Quelle différence entre ces deux C(K)atherine ? Elles sont toutes les deux chiantes, surtout l’autre.

Quand je pense à tous ceux qui, en achetant ce jeu, imaginaient se retrouver avec tout plein de scènes érotiques… ça me fait bien rire.

Le jeu est sorti début 2011 alors j’ai du mal à comprendre lorsque des personnes qui ont entendu parler du jeu sans y jouer me disent encore aujourd’hui « キャサリンってエロイゲームですね » (Trad : « Ah oui, Catherine, c’est un jeu érotique »).

Le studio japonais Atlus, également auteur du succès « Dragon’s Crown », a effectivement joué sur l’ambiguité du titre avec une couverture rose bonbon et aguicheuse. Mais c’était un piège à otaku, rien de plus. Loin d’un jeu érotique, Catherine sera en réalité votre pire cauchemar !

Dans ce jeu d’horreur autour des relations amoureuses, le joueur y incarne Vincent, 32 ans, depuis 5 ans en couple avec Katherine, une grande blonde à lunettes. Seulement leur relation est au bout du rouleau. Vincent, en pleine déprime et sirotant un énième cocktail dans son bar favori, se fait un soir draguer par une charmante minette de 22 ans. La tentation est trop forte et après une nuit très agitée, il se réveille à ses côtés. Le nom du pêché : Catherine, quasi-homonyme de Katherine. Et comme si ça ne suffisait pas, le lendemain même, sa blonde à lunettes de copine (Katherine) lui déclare deux choses :

1. Je suis enceinte. 2. Faut donc que l’on se marie.
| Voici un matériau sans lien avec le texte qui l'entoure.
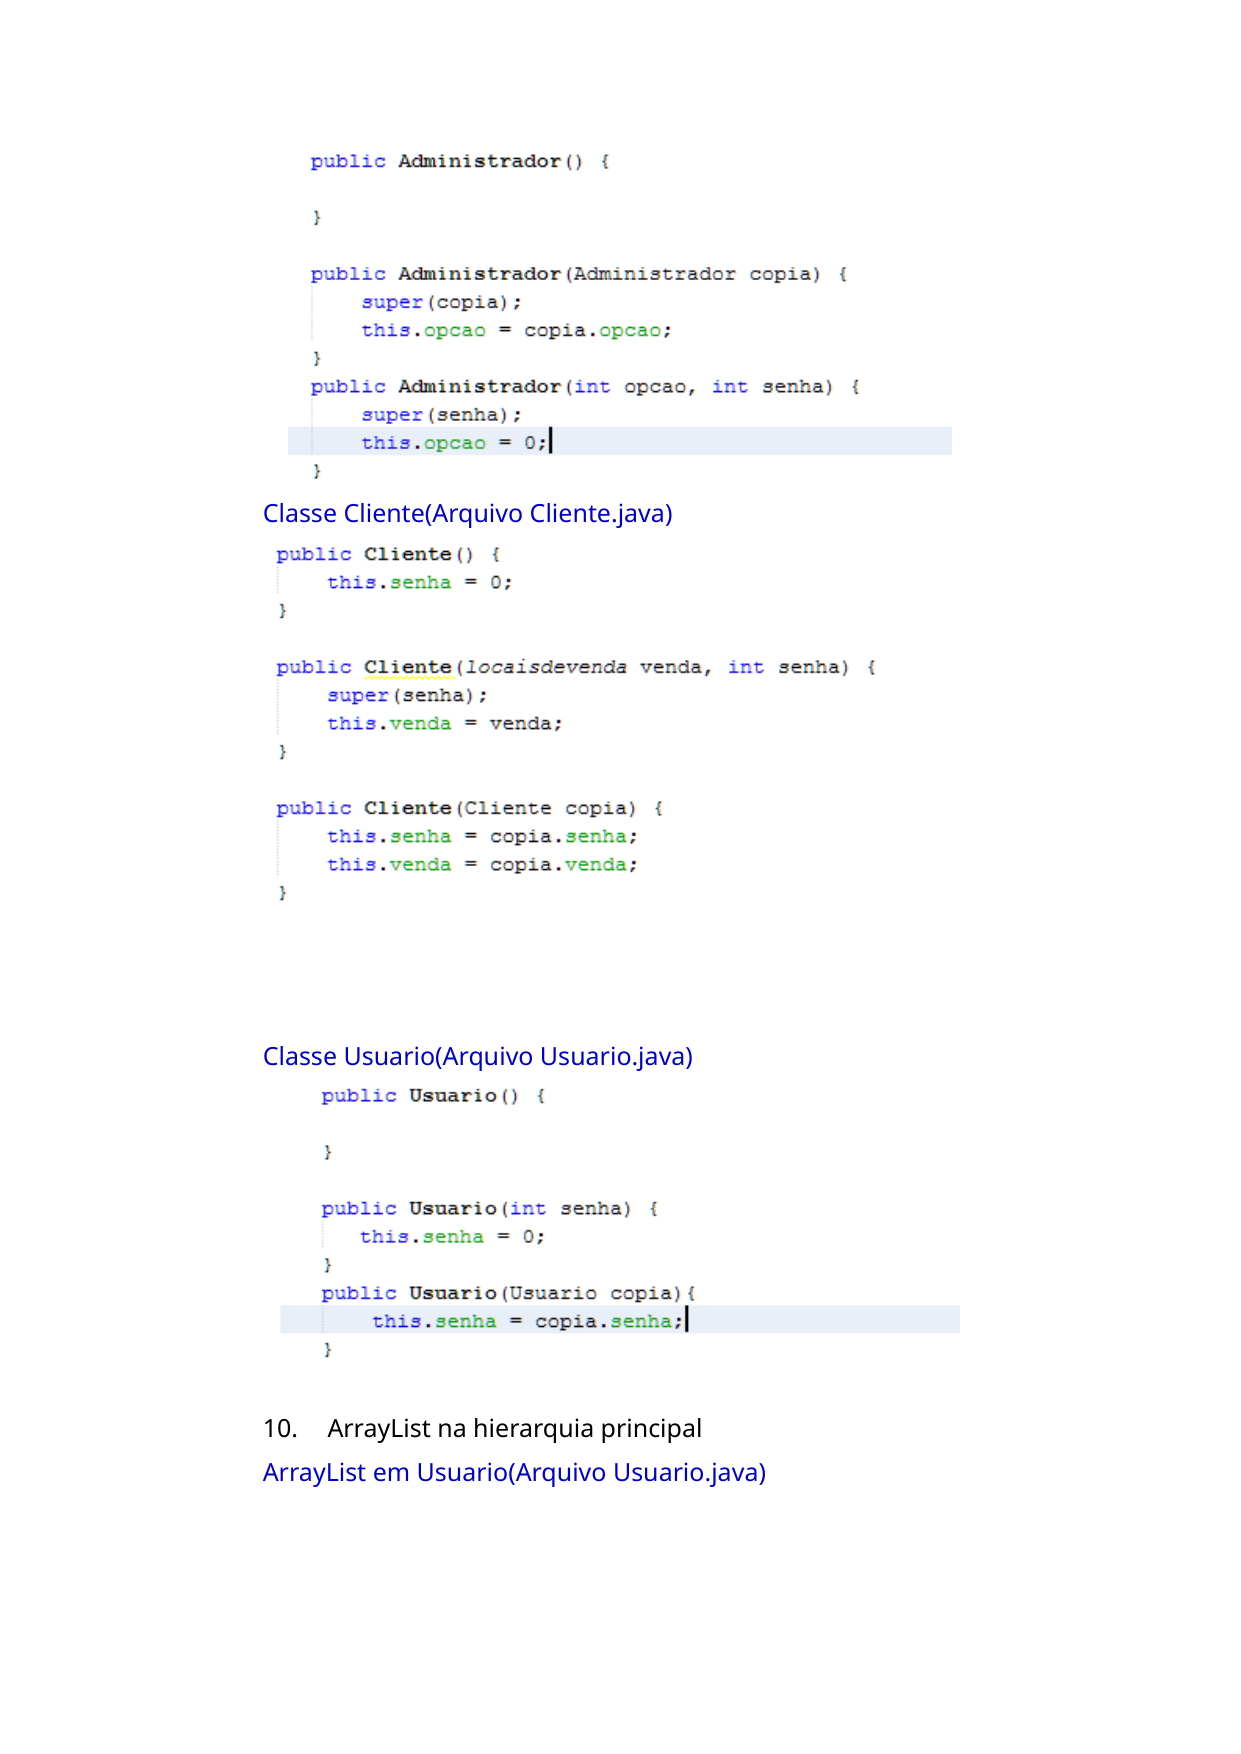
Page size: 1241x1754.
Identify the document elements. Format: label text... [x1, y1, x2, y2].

list ArrayList na hierarquia principal [263, 1411, 1063, 1445]
text Classe Cliente(Arquivo Cliente.java) [263, 148, 1063, 530]
text Classe Usuario(Arquivo Usuario.java) [263, 1039, 1063, 1073]
picture [288, 147, 953, 496]
list ArrayList em Usuario(Arquivo Usuario.java) [263, 1455, 1063, 1489]
picture [280, 1083, 960, 1373]
picture [249, 540, 991, 924]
Et là, c’est le drame ! Ai-je mis le DVD Santa Barbara de Mamie dans la console ?!

Non, rassurez-vous, c’est bon, c’est toujours Catherine.

Il est intéressant de voir que malgré une intrigue se déroulant soi-disant dans un pays anglosaxon (Etats-Unis ?), la logique est purement japonaise. Au Japon, nombreux sont les « dekicchatta kekkon », mariages de dernière minute avant la naissance d’un enfant afin de régulariser une situation socialement mal vue.

Pour revenir au jeu, deux game plays très différents sont introduits : les journées de Vincent sont très scénarisées avec une évolution suivant vos choix, et les nuits de cauchemars sous forme de jeux de plate-forme. Dans ces dernières, c’est très simple, il faudra escalader des montagnes de caisses en tout genre, le tout en caleçon, avec des cornes de belier sur le crâne, et poursuivi de monstres géants… hum hum…vous êtes toujours là ?

Quel est le sens de ces rêves ? Qui est réellement Catherine ?

Vous découvrirez tout ça après une bonne quinzaine d’heures dans ce jeu entrecoupé de très belles scènes d’animation japonaise. Sur ce, bon cauchemar !

NOTE 4/5

Une pointe d'occidentalisation : un monstre attaque Vincent à la fourchette.
Une pointe d’occidentalisation : un monstre attaque Vincent à la fourchette.